Fitted Q Evaluation Without Bellman Completeness via Stationary Weighting
This work solves the challenge of requiring Bellman completeness for off-policy evaluation in reinforcement learning, offering a practical improvement for researchers and practitioners in the field.
The paper tackled the problem of off-policy evaluation in reinforcement learning by addressing the Bellman completeness requirement in Fitted Q-evaluation (FQE), proposing a method that uses stationary weighting to align with the contraction norm, which avoids geometric error blow-up and maintains practicality.

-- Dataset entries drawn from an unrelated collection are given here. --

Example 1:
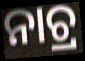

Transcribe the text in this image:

ନାଚ୍ର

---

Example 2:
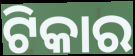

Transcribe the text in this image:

ଟିକାର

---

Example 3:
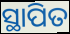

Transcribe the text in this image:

ସ୍ଥାପିତ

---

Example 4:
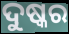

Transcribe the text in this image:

ଦୁଷ୍କର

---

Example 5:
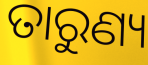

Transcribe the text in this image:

ତାରୁଣ୍ୟ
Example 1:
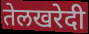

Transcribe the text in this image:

तेलखरेदी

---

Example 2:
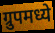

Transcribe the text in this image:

ग्रुपमध्ये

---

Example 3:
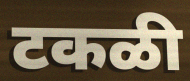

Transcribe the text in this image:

टकळी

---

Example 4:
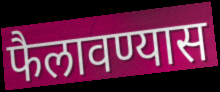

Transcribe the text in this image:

फैलावण्यास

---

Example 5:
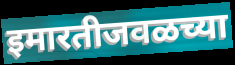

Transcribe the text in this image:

इमारतीजवळच्या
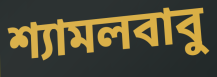
শ্যামলবাবু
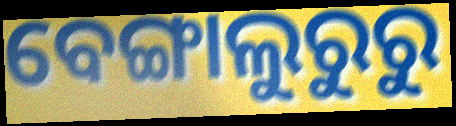
ବେଙ୍ଗାଲୁରୁରୁ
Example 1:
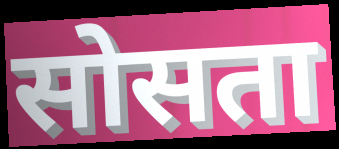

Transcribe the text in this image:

सोसता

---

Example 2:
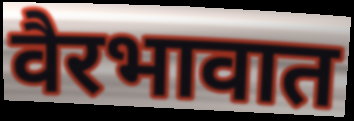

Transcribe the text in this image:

वैरभावात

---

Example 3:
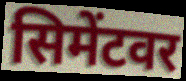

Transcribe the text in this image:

सिमेंटवर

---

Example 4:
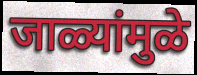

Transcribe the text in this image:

जाळ्यांमुळे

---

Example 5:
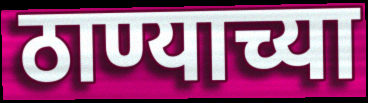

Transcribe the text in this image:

ठाण्याच्या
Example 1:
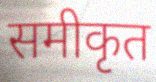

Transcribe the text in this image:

समीकृत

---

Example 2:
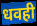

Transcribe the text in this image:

धवही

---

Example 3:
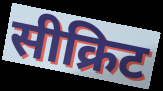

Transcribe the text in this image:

सीक्रिट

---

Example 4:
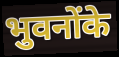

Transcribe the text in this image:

भुवनोंके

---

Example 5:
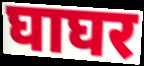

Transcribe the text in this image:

घाघर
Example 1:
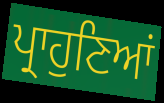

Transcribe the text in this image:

ਪ੍ਰਾਹੁਣਿਆਂ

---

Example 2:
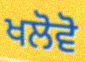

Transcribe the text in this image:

ਖਲੋਵੋ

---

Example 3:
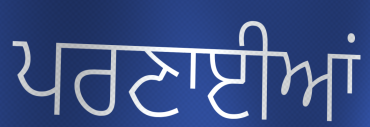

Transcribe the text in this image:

ਪਰਣਾਈਆਂ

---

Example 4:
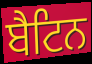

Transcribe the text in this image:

ਬੈਟਿਨ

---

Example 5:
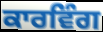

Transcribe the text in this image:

ਕਾਰਵਿੰਗ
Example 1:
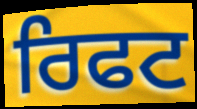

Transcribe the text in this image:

ਰਿਫਟ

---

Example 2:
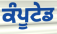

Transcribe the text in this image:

ਕੰਪੂਟੇਡ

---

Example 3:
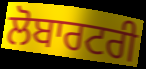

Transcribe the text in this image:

ਲੋਬਾਰਟਰੀ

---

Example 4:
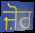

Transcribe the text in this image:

ਜ਼ੋਰ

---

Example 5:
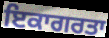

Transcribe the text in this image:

ਇਕਾਗਰਤਾ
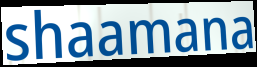
shaamana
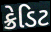
ક્રેડિટ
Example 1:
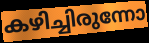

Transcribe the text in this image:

കഴിച്ചിരുന്നോ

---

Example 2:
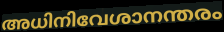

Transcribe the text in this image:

അധിനിവേശാനന്തരം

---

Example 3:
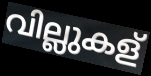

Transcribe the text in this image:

വില്ലുകള്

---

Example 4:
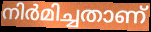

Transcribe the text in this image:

നിർമിച്ചതാണ്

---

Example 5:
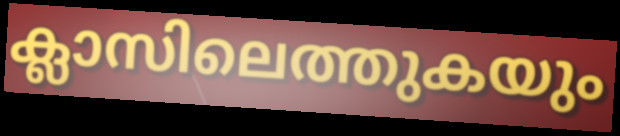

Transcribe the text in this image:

ക്ലാസിലെത്തുകയും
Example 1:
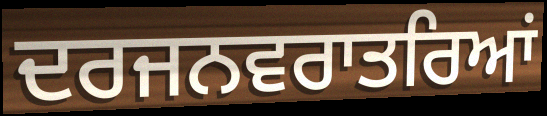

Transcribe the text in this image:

ਦਰਜਨਵਰਾਤਰਿਆਂ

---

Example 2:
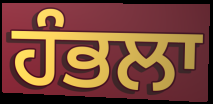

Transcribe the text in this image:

ਹੰਭਲਾ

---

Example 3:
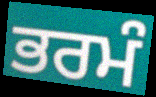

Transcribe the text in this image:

ਭਰਮੰ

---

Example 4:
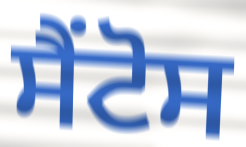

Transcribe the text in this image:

ਸੈਂਟੋਸ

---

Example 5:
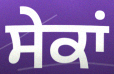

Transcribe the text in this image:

ਸੇਕਾਂ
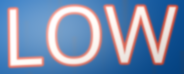
LOW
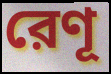
রেণূ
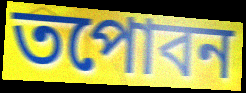
তপোবন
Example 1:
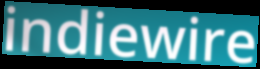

Fitted Q-evaluation (FQE) is a central method for off-policy evaluation in reinforcement learning, but it generally requires Bellman completeness: that the hypothesis class is closed under the evaluation Bellman operator. This requirement is challenging because enlarging the hypothesis class can worsen completeness. We show that the need for this assumption stems from a fundamental norm mismatch: the Bellman operator is gamma-contractive under the stationary distribution of the target policy, whereas FQE minimizes Bellman error under the behavior distribution. We propose a simple fix: reweight each regression step using an estimate of the stationary density ratio, thereby aligning FQE with the norm in which the Bellman operator contracts. This enables strong evaluation guarantees in the absence of realizability or Bellman completeness, avoiding the geometric error blow-up of standard FQE in this setting while maintaining the practicality of regression-based evaluation.